* TEXT PASSAGE:

Skrabanek was deeply interested in languages. He learned several major European languages during his student years, and was private pupil of rabbi Richard Feder in Brno and learned Hebrew. While in Ireland he became interested in the Irish language and also Hiberno-English. He also learned Japanese.

Skabanek began to systematically devote himself to Joyce's Finnegans Wake in the early 1970s. While in Czechoslovakia, he became acquainted with the early Czech translations of Dubliners (1933), A Portrait of the Artist as a Young Man (1930) and Ulysses (1930). Skrabanek and his wife Věra decided to improve their basic knowledge of English by reading each day to each other several pages of Ulysses.

Skrabanek's first encounter with Finnegans Wake was through an excerpt of the Anna Livia Plurabella section translated into Czech by Zdeněk Urbánek in 1966. He wrote his first article on Joyce in A Wake Newslitter in 1971. More articles followed, and Skrabanek became respected as an authority on Finnegans Wake. In the 1980s he began to hold seminars about Joyce's riddling text at University College Dublin. He focused mainly on the analysis of Joyce's work language components: his main contribution to the study of Joyce's literary experiment is the extensive dictionary of expressions taken from Slavic languages, but he also published articles about the use of Hebrew, Armenian, Japanese, Afar, and Irish English in Finnegans Wake.

The article "Slavonicisms in Finnegans Wake" was originally published in Irish-Slavonic Studies. It was also reprinted in Litteraria Pragensia in the original English version.
Skrabanek's contribution to the identification of Slavonicisms in the Wake cannot be overestimated. During the compilation of his Slavonic index, he was able to locate the elements from Russian, Ukrainian, Polish, Czech, Slovak, Serbo-Croatian, Slovenian and Bulgarian language. Collected articles about Finnegans Wake has been published under the title "Night Joyce of a Thousand Tiers: Petr Skrabanek Studies in Finnegans Wake".

* TASK LIST:
a: Write out the passage on Skrabanek's Joyce studies word for word, from "Skrabanek was deeply" up to and including "also learned Japanese.".
b: Extend the passage on Skrabanek's work on Finnegans Wake past the point where it stops.
You won't need the items that follow this passage.

* MATERIAL SUPPLIED:
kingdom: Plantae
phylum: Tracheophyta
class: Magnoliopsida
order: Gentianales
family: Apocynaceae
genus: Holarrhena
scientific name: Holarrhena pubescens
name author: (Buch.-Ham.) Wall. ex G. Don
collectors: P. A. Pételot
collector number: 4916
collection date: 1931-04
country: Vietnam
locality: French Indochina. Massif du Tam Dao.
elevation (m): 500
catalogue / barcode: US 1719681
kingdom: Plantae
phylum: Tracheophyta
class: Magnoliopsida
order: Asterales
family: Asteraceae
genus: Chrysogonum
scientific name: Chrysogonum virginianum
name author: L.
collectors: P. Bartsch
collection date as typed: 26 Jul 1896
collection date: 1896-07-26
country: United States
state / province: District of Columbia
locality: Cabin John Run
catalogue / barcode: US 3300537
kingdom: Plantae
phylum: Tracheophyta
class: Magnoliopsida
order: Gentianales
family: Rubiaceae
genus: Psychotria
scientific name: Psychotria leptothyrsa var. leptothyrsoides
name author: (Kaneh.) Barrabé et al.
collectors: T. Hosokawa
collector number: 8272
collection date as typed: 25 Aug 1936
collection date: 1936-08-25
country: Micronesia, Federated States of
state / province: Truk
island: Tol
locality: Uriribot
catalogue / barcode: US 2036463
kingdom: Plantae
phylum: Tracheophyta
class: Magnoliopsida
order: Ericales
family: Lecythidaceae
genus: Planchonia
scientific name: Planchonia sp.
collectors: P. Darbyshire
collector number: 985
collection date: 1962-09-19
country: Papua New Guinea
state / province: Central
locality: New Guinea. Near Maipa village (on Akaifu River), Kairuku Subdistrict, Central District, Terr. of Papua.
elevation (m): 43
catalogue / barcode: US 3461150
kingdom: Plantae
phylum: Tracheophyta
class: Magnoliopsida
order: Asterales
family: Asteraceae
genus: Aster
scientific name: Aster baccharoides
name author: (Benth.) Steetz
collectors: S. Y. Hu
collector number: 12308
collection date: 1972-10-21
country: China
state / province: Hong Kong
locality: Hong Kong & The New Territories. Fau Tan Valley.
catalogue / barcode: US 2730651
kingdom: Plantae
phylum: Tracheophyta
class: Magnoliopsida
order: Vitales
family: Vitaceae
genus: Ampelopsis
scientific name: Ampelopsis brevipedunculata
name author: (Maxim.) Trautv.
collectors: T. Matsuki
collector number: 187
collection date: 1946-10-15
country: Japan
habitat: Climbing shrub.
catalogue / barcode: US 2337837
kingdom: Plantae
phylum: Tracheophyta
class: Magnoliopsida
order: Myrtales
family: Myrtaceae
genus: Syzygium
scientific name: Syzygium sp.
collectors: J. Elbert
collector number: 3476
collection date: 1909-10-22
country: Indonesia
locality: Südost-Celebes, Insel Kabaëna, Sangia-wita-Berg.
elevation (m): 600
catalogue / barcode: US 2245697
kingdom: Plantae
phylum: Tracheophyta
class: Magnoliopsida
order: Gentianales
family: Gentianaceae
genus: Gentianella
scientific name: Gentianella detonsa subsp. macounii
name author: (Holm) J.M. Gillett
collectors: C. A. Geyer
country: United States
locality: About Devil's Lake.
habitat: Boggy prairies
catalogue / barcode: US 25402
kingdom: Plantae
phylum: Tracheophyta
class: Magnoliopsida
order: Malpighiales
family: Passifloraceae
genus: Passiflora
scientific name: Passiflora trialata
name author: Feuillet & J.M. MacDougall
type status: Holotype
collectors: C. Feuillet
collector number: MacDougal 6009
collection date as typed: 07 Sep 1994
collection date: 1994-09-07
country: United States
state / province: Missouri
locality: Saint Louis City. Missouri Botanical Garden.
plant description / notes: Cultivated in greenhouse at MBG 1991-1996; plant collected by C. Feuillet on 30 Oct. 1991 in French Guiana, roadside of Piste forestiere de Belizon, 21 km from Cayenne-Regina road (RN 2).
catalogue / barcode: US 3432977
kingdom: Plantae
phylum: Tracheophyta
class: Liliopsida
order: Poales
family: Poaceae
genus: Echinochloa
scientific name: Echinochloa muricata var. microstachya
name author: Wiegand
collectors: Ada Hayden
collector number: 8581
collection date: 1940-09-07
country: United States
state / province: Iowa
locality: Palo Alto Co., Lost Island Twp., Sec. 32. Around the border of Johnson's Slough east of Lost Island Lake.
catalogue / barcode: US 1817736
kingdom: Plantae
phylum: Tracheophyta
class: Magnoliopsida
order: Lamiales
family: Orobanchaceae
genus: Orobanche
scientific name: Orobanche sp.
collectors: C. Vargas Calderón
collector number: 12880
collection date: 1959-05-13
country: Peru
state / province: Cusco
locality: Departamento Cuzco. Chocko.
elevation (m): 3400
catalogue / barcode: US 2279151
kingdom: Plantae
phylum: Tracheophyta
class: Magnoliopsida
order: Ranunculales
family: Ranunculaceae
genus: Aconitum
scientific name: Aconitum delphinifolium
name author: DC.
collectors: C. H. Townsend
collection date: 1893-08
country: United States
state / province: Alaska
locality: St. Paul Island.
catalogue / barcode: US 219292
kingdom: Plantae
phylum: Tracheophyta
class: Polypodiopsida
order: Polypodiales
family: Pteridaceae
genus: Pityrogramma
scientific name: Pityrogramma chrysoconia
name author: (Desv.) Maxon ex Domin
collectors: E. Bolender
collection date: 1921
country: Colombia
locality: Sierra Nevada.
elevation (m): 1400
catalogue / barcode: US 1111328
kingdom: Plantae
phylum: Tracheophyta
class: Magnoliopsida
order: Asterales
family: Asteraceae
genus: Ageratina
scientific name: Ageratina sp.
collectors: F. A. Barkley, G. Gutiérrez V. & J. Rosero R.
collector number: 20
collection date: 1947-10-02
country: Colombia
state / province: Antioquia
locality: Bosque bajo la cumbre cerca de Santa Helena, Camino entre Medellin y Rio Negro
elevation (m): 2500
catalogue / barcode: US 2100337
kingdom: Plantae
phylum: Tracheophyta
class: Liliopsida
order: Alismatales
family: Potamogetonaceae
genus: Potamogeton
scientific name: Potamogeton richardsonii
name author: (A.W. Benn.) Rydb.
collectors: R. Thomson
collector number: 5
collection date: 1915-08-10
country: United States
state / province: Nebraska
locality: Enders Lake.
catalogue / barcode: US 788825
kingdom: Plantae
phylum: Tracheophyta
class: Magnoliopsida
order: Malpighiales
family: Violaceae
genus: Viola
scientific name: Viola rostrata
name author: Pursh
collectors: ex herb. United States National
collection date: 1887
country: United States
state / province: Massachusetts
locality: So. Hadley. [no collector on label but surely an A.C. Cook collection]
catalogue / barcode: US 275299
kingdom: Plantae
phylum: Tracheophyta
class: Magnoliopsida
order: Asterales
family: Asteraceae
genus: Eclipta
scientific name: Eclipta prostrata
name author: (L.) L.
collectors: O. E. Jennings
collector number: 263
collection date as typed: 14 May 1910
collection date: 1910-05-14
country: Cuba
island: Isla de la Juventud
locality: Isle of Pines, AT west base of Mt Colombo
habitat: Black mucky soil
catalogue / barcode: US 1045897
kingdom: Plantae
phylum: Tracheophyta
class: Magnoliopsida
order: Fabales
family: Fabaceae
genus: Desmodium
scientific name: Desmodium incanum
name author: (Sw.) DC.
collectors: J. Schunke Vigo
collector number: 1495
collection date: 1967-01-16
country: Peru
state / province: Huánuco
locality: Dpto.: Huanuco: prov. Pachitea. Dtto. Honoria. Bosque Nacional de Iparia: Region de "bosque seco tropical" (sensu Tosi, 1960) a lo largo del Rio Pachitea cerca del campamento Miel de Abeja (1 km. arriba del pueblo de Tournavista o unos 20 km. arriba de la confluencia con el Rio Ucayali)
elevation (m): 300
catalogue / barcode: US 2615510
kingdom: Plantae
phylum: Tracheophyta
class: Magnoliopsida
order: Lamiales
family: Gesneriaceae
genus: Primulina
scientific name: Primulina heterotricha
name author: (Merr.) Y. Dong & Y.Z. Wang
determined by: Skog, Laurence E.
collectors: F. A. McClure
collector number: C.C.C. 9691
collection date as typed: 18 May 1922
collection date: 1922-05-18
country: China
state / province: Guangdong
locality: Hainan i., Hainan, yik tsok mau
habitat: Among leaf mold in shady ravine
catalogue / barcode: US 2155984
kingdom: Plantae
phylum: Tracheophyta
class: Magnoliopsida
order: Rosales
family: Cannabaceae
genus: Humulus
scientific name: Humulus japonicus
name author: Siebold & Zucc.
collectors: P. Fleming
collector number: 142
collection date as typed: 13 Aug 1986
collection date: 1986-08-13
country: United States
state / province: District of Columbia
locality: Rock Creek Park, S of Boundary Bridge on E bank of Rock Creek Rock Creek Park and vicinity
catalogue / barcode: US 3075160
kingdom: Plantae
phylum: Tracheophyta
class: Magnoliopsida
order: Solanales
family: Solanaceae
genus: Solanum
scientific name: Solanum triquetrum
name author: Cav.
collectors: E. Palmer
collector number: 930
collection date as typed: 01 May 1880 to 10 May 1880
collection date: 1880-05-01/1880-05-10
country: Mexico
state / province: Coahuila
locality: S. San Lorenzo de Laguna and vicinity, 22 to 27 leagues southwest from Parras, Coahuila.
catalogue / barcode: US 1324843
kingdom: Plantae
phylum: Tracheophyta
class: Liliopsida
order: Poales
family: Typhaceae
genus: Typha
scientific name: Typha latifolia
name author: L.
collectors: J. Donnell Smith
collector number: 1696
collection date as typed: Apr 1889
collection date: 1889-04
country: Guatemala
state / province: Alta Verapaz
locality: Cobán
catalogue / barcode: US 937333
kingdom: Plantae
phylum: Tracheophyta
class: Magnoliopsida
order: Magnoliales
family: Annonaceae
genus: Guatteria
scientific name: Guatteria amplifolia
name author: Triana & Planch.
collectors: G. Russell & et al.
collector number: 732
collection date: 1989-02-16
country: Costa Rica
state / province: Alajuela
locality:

* ANSWERS FOR THIS EXERCISE:
a:
Skrabanek was deeply interested in languages. He learned several major European languages during his student years, and was private pupil of rabbi Richard Feder in Brno and learned Hebrew. While in Ireland he became interested in the Irish language and also Hiberno-English. He also learned Japanese.

b:
==Response==
Three years after his death, the Skrabanek Foundation was established by his wife, friends and associates. Vera Capkova Skrabanek and James McCormick were company directors. The goal of the foundation was to provide a forum concerning general issues of medicine and ethics, along the lines of skeptical inquiry. The first interdisciplinary symposium held by the Foundation was held in May 1995 in Dublin. The foundation was dissolved in May 2005.

Skrabanek was accused by the press of having been in the pay of the tobacco industry. The Guardian publicised the name of Skrabanek as “paid stooge”. Professor McCormick said: "I have never had a cheque from Philip Morris ... Petr may have done. I don't know if he did. We both knew there were people in the tobacco industry and elsewhere who thought our views were less inimical to their products than others." Robin Fox, editor of the Lancet from 1990 to 1995, said the journal was unaware that he was a consultant to a tobacco company. These claims received further coverage by New Scientist and in the BMJ.

The Irish Medical Times wrote, "His several hundred publications demonstrated his breadth of scholarship and ability to communicate with learned and popular publications in a number of languages... As a teacher Professor Skrabanek is irreplaceable."

Regarding Skrabanek's work, the British Medical Journal stated "With the spirit of European iconoclasm he kept the medical evangelists in their hot boxes... He was a good scientist, as his work on substance P testifies, but this was not to be his métier. Rather he chose to take the broader intellectual view of a profession in disarray, a profession in need of careful watching."

"James McCormick and Prof Petr Skrabanek were internationally known as the bête-noires of establishment medicine; their book Follies and Fallacies in Medicine is one I find myself returning to again and again." said Muiris Houston, consultant in Medical Education at The Galway Clinic and award-winning medical journalist and health analyst with The Irish Times.

At the time of his death The Times explained, "From his base at Trinity College, Dublin a stream of scientific papers and articles exposed the claims of public health doctors, epidemiologists, dietary evangelists and others that many diseases were preventable."

In 2005, the president of the Dutch anti-quackery organisation Vereniging tegen de Kwakzalverij, Cees Renkens, wrote that Skrabanek was one of the first to warn for the dangers of 'randomised clinical trials of absurd claims' and pleaded for the 'demarcation of the absurd'.

==Selected bibliography ==
- The Death of Humane Medicine and the Rise of Coercive Healthism (1994)
- Follies and Fallacies in Medicine.] (1998)
- False premises false promises (2000)
- Night Joyce of a Thousand Tiers: Petr Skrabanek Studies in Finnegans Wake (2007)
- Who Needs WHO?: Three Views on the World Health Organization's Dietary Guidelines (Research Reports) (1995)
- Slavanic Slavar (Slavonic Dictionary) (1972)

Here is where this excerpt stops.